According to researchers, exercise can help you be more productive at work, have better interactions with colleagues, and feel more satisfied at the end of the day. (1) What’s more, when you don’t exercise, you get tired more easily and lose energy and stamina. You get stressed, irritable, and more forgetful and impulsive. Not good.


How to Get More Exercise: 17 Tips

So how should you go about it? Here are 17 tips for getting more exercise:

1. Start small and keep it simple. Take the stairs. Park at the back of lot. Avoid making it overly ambitious or complicated at the start.

2. Walk more. Why not go for a brisk walk daily? You’re built to move, and walking is simple and accessible. It allows your mind to wander and also gets you outside into the daylight.

3. Try walking meetings. They replace sitting with moving, and they can make the meeting more collaborative and enjoyable.
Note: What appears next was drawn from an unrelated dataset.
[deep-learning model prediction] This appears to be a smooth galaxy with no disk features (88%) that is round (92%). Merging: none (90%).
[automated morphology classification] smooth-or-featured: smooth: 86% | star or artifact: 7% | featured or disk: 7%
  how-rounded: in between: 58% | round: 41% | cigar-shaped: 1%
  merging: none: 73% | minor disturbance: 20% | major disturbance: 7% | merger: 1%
You’ll also enjoy fresh air and sunshine.

4. Make exercise and regular movement as easy as possible. Keep those running or walking shoes by your bed. Have that gym bag packed and ready to go. Eliminate barriers and excuses.

5. Find out what works for you and do more of that. Start with one or two simple approaches that seem promising and see what works and what doesn’t. Don’t expect perfection and risk getting frustrated.
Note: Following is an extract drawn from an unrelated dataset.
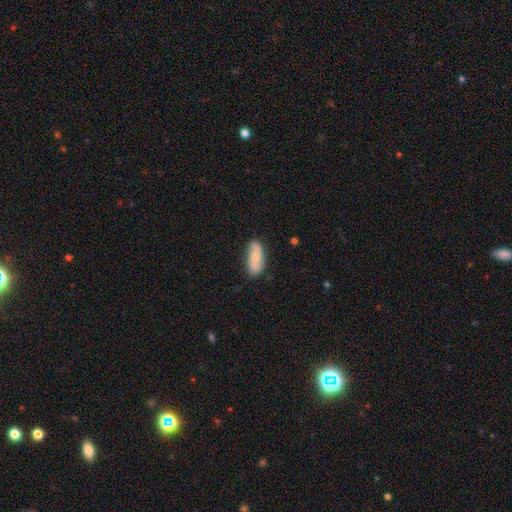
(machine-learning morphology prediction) smooth_or_featured: smooth (p=0.57) [alt: featured or disk p=0.37]
how_rounded: in between (p=0.82) [alt: cigar-shaped p=0.15]
merging: none (p=0.77) [alt: minor disturbance p=0.18]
6. Build movement into regular microbreaks. How often do you get up from your desk? Not enough, in most cases. Can you stretch or do some simple movements (e.g., jumping jacks, knee-bends, squats, pushups, burpees)?

7. Choose activities you enjoy. You tend to feel more confident and perform better when you enjoy what you’re doing. Incorporate play or a challenge into exercise, with novelty and change. Engage in fun or relaxing hobbies that require some movement (e.g., gardening).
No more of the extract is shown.